• _Collected data_:
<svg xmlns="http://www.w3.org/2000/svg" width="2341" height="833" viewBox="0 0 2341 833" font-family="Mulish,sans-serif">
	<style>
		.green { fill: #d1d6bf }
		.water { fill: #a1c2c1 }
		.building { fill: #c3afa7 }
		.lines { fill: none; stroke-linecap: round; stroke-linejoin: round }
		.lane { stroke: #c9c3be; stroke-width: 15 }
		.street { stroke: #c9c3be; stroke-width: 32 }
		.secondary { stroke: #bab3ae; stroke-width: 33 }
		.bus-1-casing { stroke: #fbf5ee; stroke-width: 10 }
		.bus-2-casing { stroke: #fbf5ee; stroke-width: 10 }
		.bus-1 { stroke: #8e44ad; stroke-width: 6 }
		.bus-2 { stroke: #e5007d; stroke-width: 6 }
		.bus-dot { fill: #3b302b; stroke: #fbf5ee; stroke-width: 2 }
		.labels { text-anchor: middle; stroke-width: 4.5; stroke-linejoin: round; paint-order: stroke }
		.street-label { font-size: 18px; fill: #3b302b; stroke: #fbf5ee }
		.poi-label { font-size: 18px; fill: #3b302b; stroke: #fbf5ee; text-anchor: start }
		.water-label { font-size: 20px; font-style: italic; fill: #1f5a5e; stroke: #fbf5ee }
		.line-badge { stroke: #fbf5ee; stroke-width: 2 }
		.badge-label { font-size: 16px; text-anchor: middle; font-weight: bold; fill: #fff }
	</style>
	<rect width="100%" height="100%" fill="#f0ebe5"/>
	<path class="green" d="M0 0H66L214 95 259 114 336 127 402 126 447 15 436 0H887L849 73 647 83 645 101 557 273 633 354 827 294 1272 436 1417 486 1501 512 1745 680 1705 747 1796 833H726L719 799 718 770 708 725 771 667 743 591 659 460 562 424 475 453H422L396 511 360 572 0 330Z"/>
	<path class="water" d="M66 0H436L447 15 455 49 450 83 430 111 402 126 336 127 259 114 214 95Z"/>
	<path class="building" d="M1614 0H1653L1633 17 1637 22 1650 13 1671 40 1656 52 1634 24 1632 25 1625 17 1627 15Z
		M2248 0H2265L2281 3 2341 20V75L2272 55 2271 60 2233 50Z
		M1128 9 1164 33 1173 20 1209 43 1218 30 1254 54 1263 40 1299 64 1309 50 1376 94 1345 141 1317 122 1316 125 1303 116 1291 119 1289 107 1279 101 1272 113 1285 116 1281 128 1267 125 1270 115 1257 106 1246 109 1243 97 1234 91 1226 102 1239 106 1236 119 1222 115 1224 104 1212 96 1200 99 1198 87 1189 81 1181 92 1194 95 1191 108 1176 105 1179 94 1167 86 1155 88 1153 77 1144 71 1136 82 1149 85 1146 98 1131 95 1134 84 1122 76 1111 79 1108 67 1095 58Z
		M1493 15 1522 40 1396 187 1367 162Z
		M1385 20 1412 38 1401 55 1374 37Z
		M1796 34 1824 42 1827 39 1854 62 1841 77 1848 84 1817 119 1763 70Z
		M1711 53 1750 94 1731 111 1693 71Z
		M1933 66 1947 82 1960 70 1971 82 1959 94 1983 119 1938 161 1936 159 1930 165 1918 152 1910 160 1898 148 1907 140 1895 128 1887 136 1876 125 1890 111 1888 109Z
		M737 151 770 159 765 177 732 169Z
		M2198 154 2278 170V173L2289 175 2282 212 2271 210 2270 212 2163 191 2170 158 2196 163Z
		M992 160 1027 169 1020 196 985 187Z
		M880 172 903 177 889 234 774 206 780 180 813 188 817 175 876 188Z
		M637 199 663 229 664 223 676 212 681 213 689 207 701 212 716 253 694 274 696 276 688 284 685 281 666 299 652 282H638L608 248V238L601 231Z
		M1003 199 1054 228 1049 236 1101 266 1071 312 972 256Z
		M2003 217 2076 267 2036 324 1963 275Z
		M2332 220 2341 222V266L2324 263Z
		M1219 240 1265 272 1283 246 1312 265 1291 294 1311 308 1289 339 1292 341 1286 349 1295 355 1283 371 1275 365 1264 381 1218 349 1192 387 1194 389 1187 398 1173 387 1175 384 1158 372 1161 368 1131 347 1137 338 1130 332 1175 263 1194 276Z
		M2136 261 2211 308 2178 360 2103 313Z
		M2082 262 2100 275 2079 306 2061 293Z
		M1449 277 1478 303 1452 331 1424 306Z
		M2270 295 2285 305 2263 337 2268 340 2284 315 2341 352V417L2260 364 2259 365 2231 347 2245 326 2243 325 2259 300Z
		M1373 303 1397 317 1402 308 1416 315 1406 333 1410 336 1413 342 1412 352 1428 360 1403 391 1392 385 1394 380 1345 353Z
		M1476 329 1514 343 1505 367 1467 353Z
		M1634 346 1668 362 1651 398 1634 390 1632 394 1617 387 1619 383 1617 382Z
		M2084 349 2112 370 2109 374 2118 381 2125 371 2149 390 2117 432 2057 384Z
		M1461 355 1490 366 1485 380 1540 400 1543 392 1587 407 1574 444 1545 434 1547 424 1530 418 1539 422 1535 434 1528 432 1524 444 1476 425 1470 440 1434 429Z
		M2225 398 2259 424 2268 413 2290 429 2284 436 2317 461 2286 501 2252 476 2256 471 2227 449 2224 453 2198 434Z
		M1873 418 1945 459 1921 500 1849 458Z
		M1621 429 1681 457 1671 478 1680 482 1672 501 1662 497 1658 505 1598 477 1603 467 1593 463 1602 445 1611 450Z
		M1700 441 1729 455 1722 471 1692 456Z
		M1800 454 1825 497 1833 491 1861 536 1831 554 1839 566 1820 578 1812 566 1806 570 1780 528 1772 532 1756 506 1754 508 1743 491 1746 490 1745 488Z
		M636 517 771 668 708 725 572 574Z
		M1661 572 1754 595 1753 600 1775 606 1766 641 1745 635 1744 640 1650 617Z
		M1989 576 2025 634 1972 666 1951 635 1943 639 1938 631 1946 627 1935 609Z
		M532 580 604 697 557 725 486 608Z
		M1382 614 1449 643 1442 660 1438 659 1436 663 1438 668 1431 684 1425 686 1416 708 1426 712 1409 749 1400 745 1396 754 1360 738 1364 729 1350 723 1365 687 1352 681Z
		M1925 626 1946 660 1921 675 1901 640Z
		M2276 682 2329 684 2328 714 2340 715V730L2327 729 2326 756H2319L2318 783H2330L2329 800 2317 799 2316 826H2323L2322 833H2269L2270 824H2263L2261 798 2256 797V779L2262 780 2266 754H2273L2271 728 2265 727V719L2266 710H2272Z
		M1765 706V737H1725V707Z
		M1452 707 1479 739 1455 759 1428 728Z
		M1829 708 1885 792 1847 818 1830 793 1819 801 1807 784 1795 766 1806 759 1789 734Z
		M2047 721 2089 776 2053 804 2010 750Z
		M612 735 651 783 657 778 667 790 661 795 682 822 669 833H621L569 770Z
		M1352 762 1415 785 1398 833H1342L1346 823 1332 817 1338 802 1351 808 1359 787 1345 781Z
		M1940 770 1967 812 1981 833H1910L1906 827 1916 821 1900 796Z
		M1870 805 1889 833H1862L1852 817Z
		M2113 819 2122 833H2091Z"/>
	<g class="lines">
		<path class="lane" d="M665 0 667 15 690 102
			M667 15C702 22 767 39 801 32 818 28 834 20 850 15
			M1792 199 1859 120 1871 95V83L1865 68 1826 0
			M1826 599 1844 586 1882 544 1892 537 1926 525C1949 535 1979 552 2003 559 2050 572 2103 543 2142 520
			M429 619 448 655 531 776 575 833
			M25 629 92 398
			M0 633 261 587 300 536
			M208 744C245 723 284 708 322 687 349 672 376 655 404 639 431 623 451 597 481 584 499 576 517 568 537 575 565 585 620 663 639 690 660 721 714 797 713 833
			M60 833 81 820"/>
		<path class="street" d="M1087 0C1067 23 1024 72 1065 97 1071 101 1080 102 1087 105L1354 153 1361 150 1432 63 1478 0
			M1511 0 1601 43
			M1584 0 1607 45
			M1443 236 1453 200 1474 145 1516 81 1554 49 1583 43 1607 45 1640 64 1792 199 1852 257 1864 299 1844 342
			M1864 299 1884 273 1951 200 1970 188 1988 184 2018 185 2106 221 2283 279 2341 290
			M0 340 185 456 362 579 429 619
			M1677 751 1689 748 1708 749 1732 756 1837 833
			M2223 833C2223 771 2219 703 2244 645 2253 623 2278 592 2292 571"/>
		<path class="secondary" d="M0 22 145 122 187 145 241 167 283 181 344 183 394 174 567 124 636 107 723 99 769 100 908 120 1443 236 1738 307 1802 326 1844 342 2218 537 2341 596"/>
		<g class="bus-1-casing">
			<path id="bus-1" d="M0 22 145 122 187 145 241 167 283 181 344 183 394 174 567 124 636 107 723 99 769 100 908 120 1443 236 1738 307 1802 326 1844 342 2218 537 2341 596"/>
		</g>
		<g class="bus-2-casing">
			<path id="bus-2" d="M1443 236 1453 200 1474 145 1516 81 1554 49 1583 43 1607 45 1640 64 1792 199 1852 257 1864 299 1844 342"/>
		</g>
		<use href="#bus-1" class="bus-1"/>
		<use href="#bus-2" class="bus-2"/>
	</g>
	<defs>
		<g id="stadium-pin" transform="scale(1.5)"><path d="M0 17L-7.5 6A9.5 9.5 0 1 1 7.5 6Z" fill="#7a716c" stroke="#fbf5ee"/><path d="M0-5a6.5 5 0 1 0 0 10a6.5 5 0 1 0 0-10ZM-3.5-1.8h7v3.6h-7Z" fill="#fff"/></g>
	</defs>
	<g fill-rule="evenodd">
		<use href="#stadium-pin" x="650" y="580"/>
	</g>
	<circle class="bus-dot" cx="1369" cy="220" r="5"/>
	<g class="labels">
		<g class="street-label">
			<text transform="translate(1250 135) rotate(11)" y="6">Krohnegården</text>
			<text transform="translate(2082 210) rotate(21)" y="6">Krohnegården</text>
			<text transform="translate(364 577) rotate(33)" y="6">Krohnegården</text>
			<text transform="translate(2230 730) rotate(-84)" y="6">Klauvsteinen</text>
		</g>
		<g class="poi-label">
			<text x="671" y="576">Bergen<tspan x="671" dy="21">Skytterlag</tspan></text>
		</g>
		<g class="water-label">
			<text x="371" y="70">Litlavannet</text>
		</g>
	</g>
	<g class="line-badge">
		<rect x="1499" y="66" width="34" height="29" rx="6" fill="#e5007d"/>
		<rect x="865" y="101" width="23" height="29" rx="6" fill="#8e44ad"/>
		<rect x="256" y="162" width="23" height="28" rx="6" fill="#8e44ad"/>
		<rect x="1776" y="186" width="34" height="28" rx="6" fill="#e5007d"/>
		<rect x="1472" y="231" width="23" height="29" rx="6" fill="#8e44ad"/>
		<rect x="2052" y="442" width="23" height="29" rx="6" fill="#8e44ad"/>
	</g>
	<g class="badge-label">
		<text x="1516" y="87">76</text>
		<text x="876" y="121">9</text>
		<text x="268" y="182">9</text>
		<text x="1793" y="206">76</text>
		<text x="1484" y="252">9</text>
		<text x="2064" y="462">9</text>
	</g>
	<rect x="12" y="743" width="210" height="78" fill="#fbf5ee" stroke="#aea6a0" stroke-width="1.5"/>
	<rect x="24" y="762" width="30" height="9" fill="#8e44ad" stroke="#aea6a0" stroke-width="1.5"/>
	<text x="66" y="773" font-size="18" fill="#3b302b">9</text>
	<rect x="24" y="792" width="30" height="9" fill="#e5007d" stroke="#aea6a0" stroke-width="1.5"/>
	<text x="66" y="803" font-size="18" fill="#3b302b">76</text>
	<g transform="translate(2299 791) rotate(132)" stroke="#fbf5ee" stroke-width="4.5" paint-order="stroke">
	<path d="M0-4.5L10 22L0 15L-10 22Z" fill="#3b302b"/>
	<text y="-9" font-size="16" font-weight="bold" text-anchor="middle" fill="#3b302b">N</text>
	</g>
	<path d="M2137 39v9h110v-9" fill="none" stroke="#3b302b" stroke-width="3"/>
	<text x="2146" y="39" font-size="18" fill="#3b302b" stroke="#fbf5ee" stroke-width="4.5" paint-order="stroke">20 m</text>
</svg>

• _REQUIREMENT_: Would you retype exactly the lines above, from the line with "none; stroke-linecap: round;" to the line with "middle; stroke-width: 4.5;", with both end lines kept and nothing more?

• _ANSWER FOR THE TASK_:
		.lines { fill: none; stroke-linecap: round; stroke-linejoin: round }
		.lane { stroke: #c9c3be; stroke-width: 15 }
		.street { stroke: #c9c3be; stroke-width: 32 }
		.secondary { stroke: #bab3ae; stroke-width: 33 }
		.bus-1-casing { stroke: #fbf5ee; stroke-width: 10 }
		.bus-2-casing { stroke: #fbf5ee; stroke-width: 10 }
		.bus-1 { stroke: #8e44ad; stroke-width: 6 }
		.bus-2 { stroke: #e5007d; stroke-width: 6 }
		.bus-dot { fill: #3b302b; stroke: #fbf5ee; stroke-width: 2 }
		.labels { text-anchor: middle; stroke-width: 4.5; stroke-linejoin: round; paint-order: stroke }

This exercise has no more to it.